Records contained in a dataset

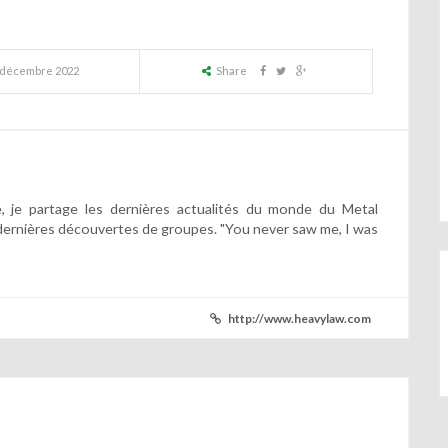
 décembre 2022
Share
 je partage les dernières actualités du monde du Metal
dernières découvertes de groupes. "You never saw me, I was
http://www.heavylaw.com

### What is expected
Apart from the pictures, write every entry out again exactly.

### Solution for this exercise
 décembre 2022
Share
 je partage les dernières actualités du monde du Metal
dernières découvertes de groupes. "You never saw me, I was
http://www.heavylaw.com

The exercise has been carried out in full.